Description
Bowtie 2 is an ultrafast and memory-efficient tool for aligning sequencing reads
to long reference sequences. It is particularly good at aligning reads of about 50 up to 100s or 1,000s
of characters, and particularly good at aligning to relatively long (e.g. mammalian) genomes.
Bowtie 2 indexes the genome with an FM Index to keep its memory footprint small: for the human genome,
its memory footprint is typically around 3.2 GB. Bowtie 2 supports gapped, local, and paired-end alignment modes.
Software Category: bio
For detailed information, visit the Bowtie2
website.
Available Versions
The current installation of Bowtie2
incorporates the most popular packages. To find the available versions and learn how to load them, run:
module spider bowtie2
The output of the command shows the available Bowtie2
module versions.
For detailed information about a particular Bowtie2
module, including how to load the module, run the module spider
command with the module’s full version label. For example:
module spider bowtie2/2.5.1
Module | Version |
Module Load Command |
bowtie2 | 2.5.1 |
module load bowtie2/2.5.1
|
Bowtie2 Example
The following example demonstrates how to run a Bowtie sequence alignment on multiple cpu cores on a single HPC node. More details information about the aligner can be found here.
Note that Bowtie cannot be executed across multiple nodes.
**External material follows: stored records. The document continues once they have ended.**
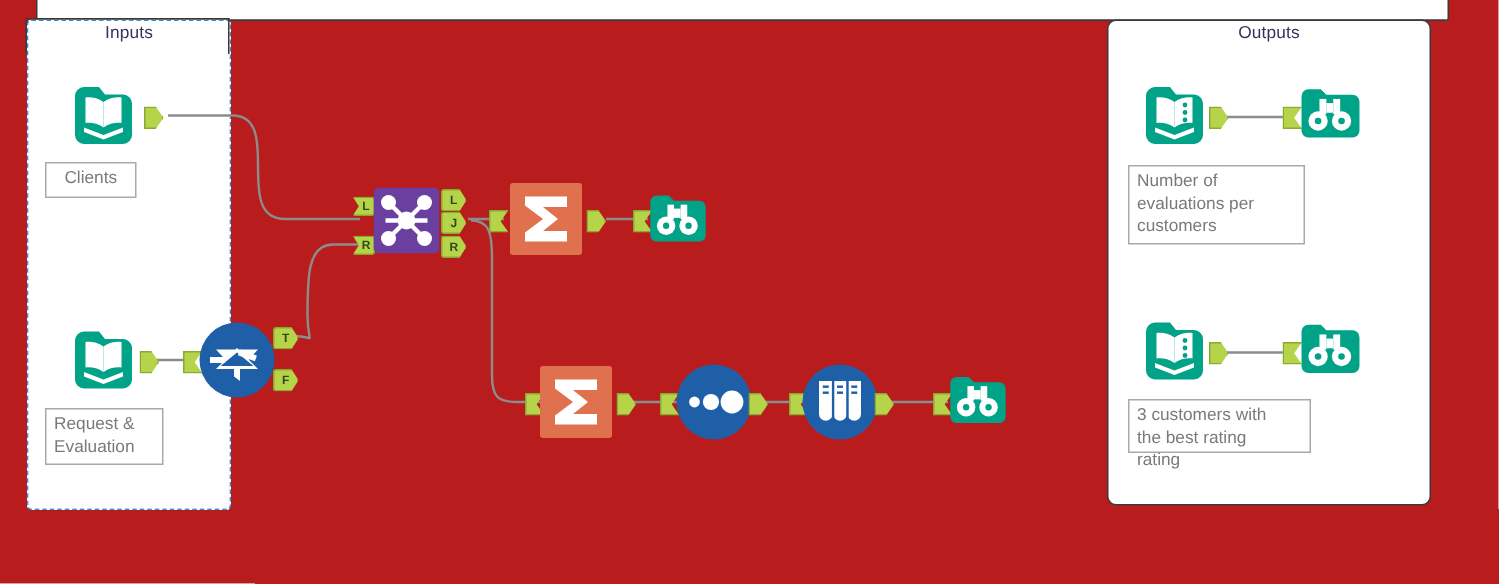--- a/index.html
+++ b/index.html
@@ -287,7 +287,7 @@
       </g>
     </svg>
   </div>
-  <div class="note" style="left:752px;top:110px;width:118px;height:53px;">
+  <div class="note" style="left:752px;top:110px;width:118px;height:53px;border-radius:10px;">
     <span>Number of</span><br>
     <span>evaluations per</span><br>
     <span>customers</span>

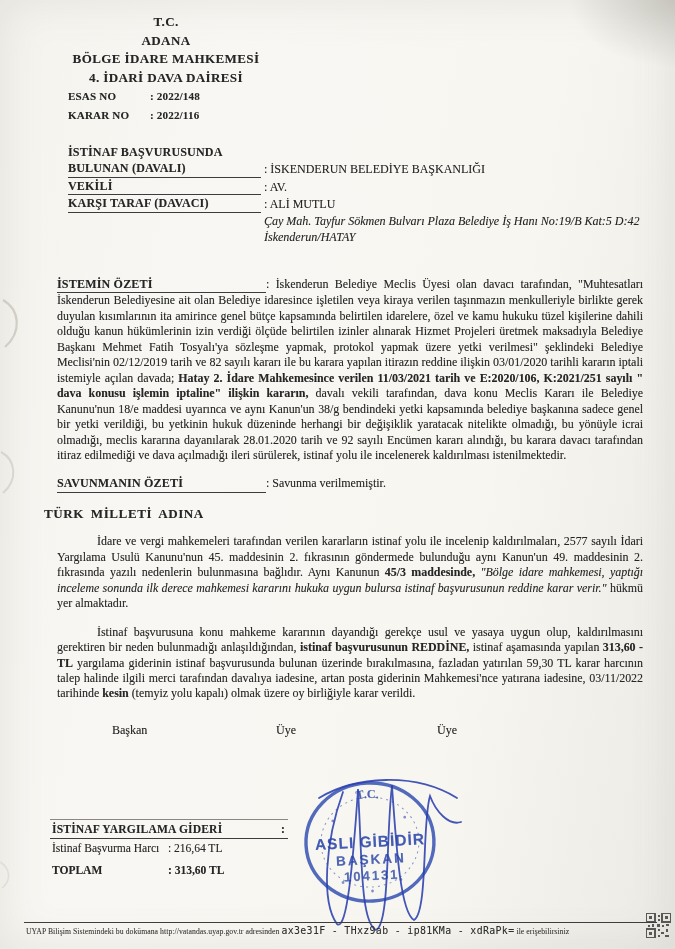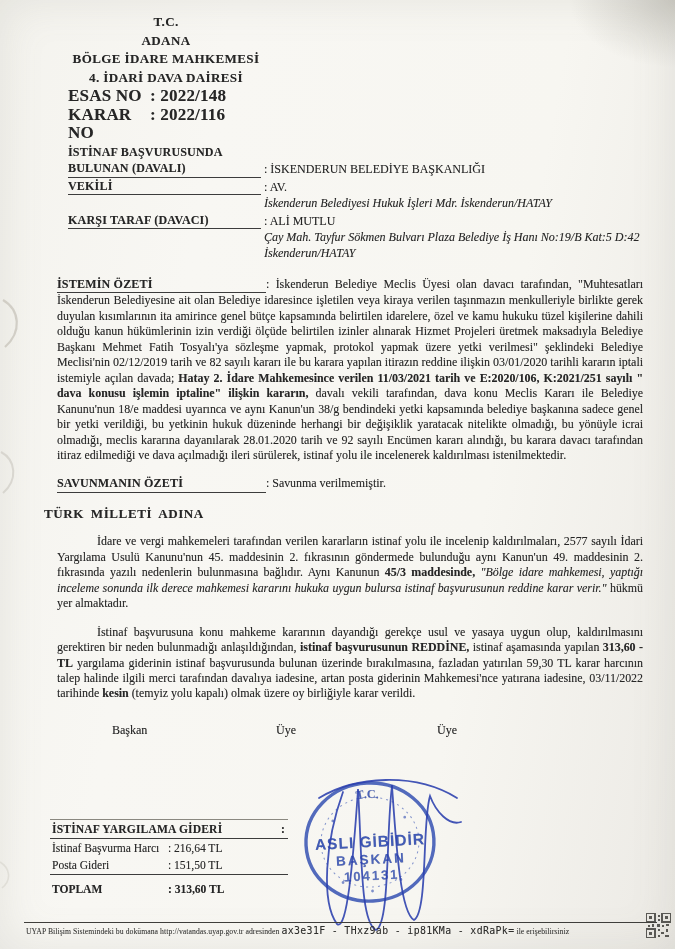--- a/index.html
+++ b/index.html
@@ -21,7 +21,7 @@
     position:absolute;top:13px;left:52px;width:228px;
     text-align:center;font-weight:bold;font-size:13px;line-height:18.5px;letter-spacing:0.4px;
   }
-  .case-line{display:flex;text-align:left;padding-left:16px;font-size:17px;letter-spacing:0.2px;font-family:Liberation Serif, serif;}
+  .case-line{display:flex;text-align:left;padding-left:16px;font-size:11px;letter-spacing:0.2px;font-family:Liberation Serif, serif;}
   .case-line .case-label{display:inline-block;width:82px;}
 
   

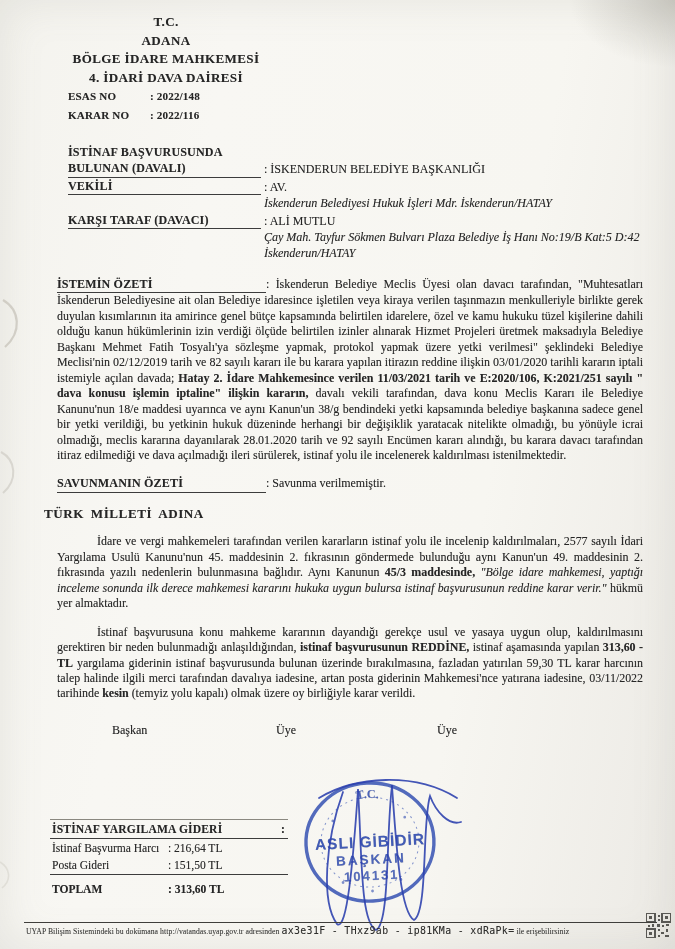--- a/index.html
+++ b/index.html
@@ -127,7 +127,6 @@
       <span class="plabel">VEKİLİ</span>
       <span class="pvalue">: AV.</span>
     </div>
-    <div class="party-sub">İskenderun Belediyesi Hukuk İşleri Mdr. İskenderun/HATAY</div>
     <div class="party-row">
       <span class="plabel">KARŞI TARAF (DAVACI)</span>
       <span class="pvalue">: ALİ MUTLU</span>

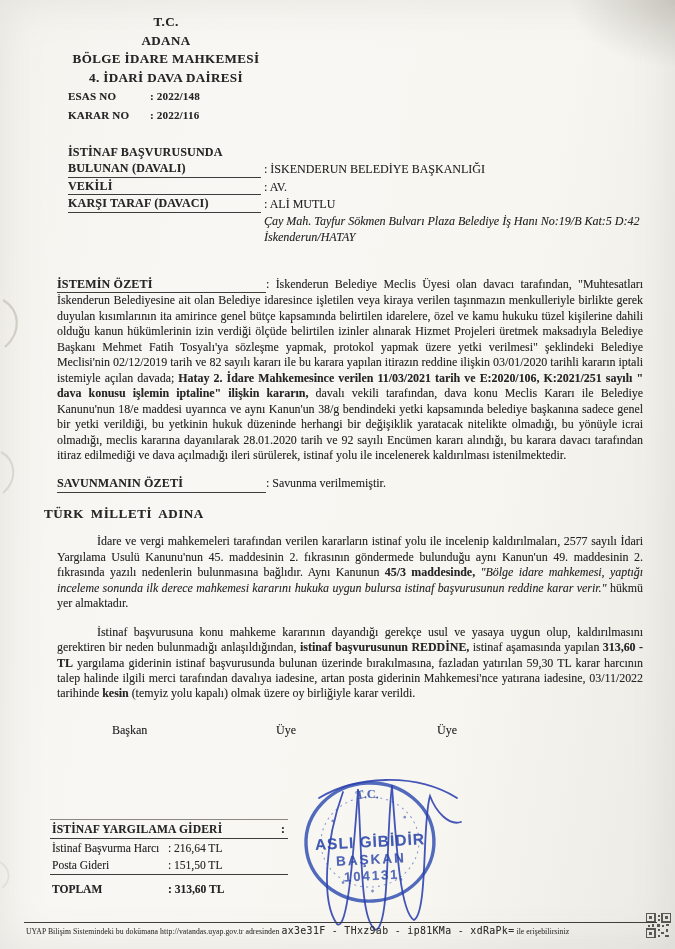--- a/index.html
+++ b/index.html
@@ -156,10 +156,6 @@
     <div class="cost-row">
       <span class="cost-label">İstinaf Başvurma Harcı</span>
       <span>: 216,64  TL</span>
-    </div>
-    <div class="cost-row ruled">
-      <span class="cost-label">Posta Gideri</span>
-      <span>: 151,50 TL</span>
     </div>
     <div class="cost-total">
       <span class="cost-label">TOPLAM</span>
Create a temporary directory
We start by creating a temporary directory and copying the Bowtie2 example files into it.
module load gcc bowtie2
mkdir -p /scratch/$USER/bowtie_temp
cp -r $EBROOTBOWTIE2/example /scratch/$USER/bowtie_temp
- The
$USER
variable will expand to your computing ID so you’ll be using your personal scratch directory.
- The
EBROOTBOWTIE2
environment variable is set to the Bowtie2 installation directory after you load the bowtie2
module.
- Note that you have to preload the
gcc
module before loading bowtie2.
The Slurm Job Script
The Slurm script defines the HPC resources needed to run the Bowtie2 indexing and alignment. Bowtie2 can utilize multiple cpu cores on a single compute node. It does not support execution on multiple nodes.
Let’s create a textfile that serves as our job script, alignment.slurm
, with the following content:
#!/bin/bash
#SBATCH --job-name=bowtie2_example
#SBATCH --cpus-per-task=8
#SBATCH --time=00:10:00
#SBATCH -o Bowtie_test.o%j
#SBATCH --partition=standard
#SBATCH --account=<YOUR_ALLOCATION>
#Load the Bowtie Module
module load gcc
module load bowtie2
# Change to temp working directory with example files
cd /scratch/$USER/bowtie_temp
# Indexing a reference genome
bowtie2-build ./example/reference/lambda_virus.fa lambda_virus
# Aligning example reads, standard example
bowtie2 -p $SLURM_CPUS_PER_TASK -x lambda_virus -U ./example/reads/reads_1.fq -S align.sam
# Paired-end example
bowtie2 -p $SLURM_CPUS_PER_TASK -x lambda_virus -1 ./example/reads/reads_1.fq -2 ./example/reads/reads_2.fq -S align2.sam
# Local alignment example
bowtie2 -p $SLURM_CPUS_PER_TASK --local -x lambda_virus -U ./example/reads/longreads.fq -S align3.sam
-
You need to replace <YOUR_ALLOCATION>
with your own HPC allocation name.
-
The $USER
variable will expand to your computing ID so you’ll be using your personal scratch directory.
-
The $SLURM_CPUS_PER_TASK
variable is set by the job scheduler to match the --cpus-per-task
directive, in this case 8 cpus core per task (job run).
Submitting the Job
To run the above script, type:
sbatch alignment.slurm
This will return a message like this:
Submitted batch job 3184590
Check the Job Status
To check the status of the job, run
squeue -u <username>
where <username>
is your UVA computing ID that you used to log in.
To see a history of your jobs, run:
sacct
Output
Because of parallel processing, the aligned reads might appear in the output SAM file in a different order than they were in the input FASTQ. You can add the --reorder
flag to your command so that the order does not change, but it is typically not necessary.
Troubleshooting
Caution: If you create the Slurm job script on a Windows computer and then upload it to the HPC system, you’ll probably get an error when you run it with sbatch that says:
sbatch: error: Batch script contains DOS line breaks (\r\n)
sbatch: error: instead of expected UNIX line breaks (\n).
To fix this, run
dos2unix alignment.slurm
This will remove unwanted \r from text files.